Extracted records:
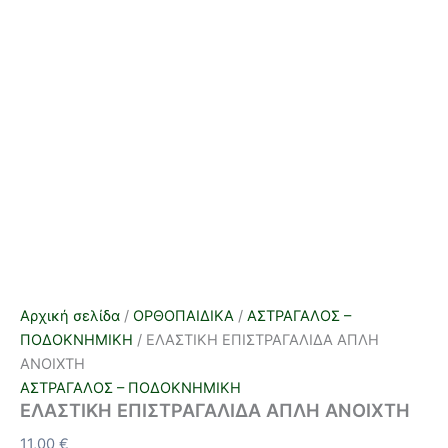
Αρχική σελίδα
/
ΟΡΘΟΠΑΙΔΙΚΑ
/
ΑΣΤΡΑΓΑΛΟΣ –
ΠΟΔΟΚΝΗΜΙΚΗ
/ ΕΛΑΣΤΙΚΗ ΕΠΙΣΤΡΑΓΑΛΙΔΑ ΑΠΛΗ
ΑΝΟΙΧΤΗ
ΑΣΤΡΑΓΑΛΟΣ – ΠΟΔΟΚΝΗΜΙΚΗ
ΕΛΑΣΤΙΚΗ ΕΠΙΣΤΡΑΓΑΛΙΔΑ ΑΠΛΗ ΑΝΟΙΧΤΗ
11,00
€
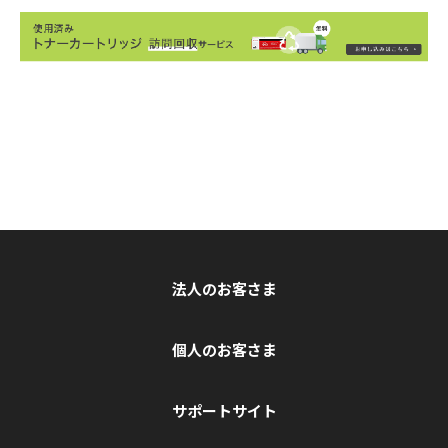
法人のお客さま
個人のお客さま
サポートサイト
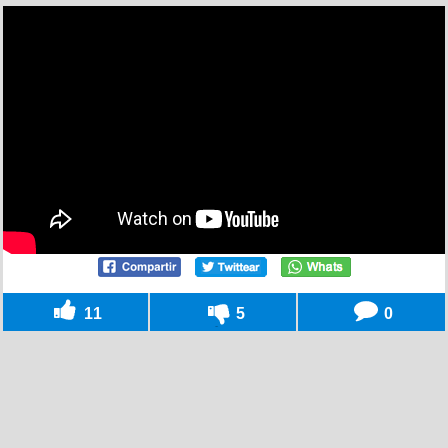
11
5
0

--- Task item ---
Select all lines with the word "ΠΟΔΟΚΝΗΜΙΚΗ" from the entries above.

--- Problem solution ---
ΠΟΔΟΚΝΗΜΙΚΗ
ΑΣΤΡΑΓΑΛΟΣ – ΠΟΔΟΚΝΗΜΙΚΗ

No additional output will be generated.